Kepala Disdik Jabar Purwanto mengatakan para peserta yang lulus nantinya akan berperan sebagai pendamping sekolah. Mereka ditargetkan mengawal perubahan budaya belajar, tata lingkungan, hingga kebiasaan warga sekolah secara berkelanjutan.

“Setiap pelatih menjadi pendamping satu sekolah. Satu semester didampingi, kemudian semester berikutnya pindah ke sekolah berikutnya,” ujar Purwanto saat membuka Pelatihan untuk Pelatih (PUP) Batch III Pendidikan Karakter Pancawaluya bagi guru SMA, SMK, dan SLB di BBPPMPV BMTI Kota Cimahi.

Bagi Purwanto, pendampingan harus dimulai dari perubahan nyata. Karena itu, fasilitator dituntut lebih dulu menunjukkan keberhasilan penerapan Pendidikan Karakter Pancawaluya di sekolah tempat mereka bertugas.

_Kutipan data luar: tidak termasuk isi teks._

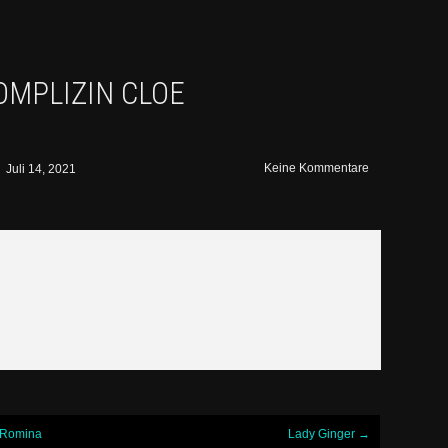
KOMPLIZIN CLOE
Keine Kommentare
Juli 14, 2021
Romina
Lady Ginger
→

“Jangan sampai kita melatih orang lain, tetapi sekolah kita sendiri belum berubah. Selesaikan dulu masalah di sekolah sendiri,” tegasnya.

Menurut dia, pendidikan karakter tidak cukup disampaikan melalui teori. Nilai-nilai Pancawaluya harus hadir dalam aktivitas sehari-hari, mulai dari proses pembelajaran, pengelolaan lingkungan, hingga kebiasaan warga sekolah.

Hal-hal sederhana pun dapat menjadi bagian dari pembelajaran. Pengelolaan sampah, pola konsumsi sehat, penghijauan, hingga pemanfaatan lahan sekolah dapat menjadi media untuk membentuk karakter peserta didik.

“Sudahkah kantin kita terkoneksi dengan pembelajaran? Sudahkah sampah yang dihasilkan sekolah menjadi inspirasi pembelajaran? Ini persoalan pendidikan kita,” ucapnya.

Sekolah, dengan demikian, tidak hanya menjadi tempat menyampaikan pengetahuan. Ia dapat menjadi laboratorium tempat peserta didik belajar melalui apa yang mereka lihat dan lakukan setiap hari.

Purwanto mencontohkan sejumlah praktik pendidikan berbasis lingkungan di Purwakarta, seperti arboretum bambu, sekolah ekologi, dan Mandala Karsa.

Menurutnya, program-program tersebut menunjukkan bagaimana lingkungan dapat menjadi ruang belajar yang hidup melalui kolaborasi berbagai pihak.

Karena itu, setiap fasilitator diharapkan mampu menggerakkan perubahan dari sekolah terdekat. Dari satu sekolah yang berubah, praktik baik diharapkan dapat menyebar ke sekolah lainnya.

“Kalau satu fasilitator menghasilkan satu sekolah yang berubah maka akan terjadi perubahan di sekolah tersebut. Kalau dilakukan secara konsisten, perubahan itu akan menyebar ke semakin banyak sekolah,” katanya.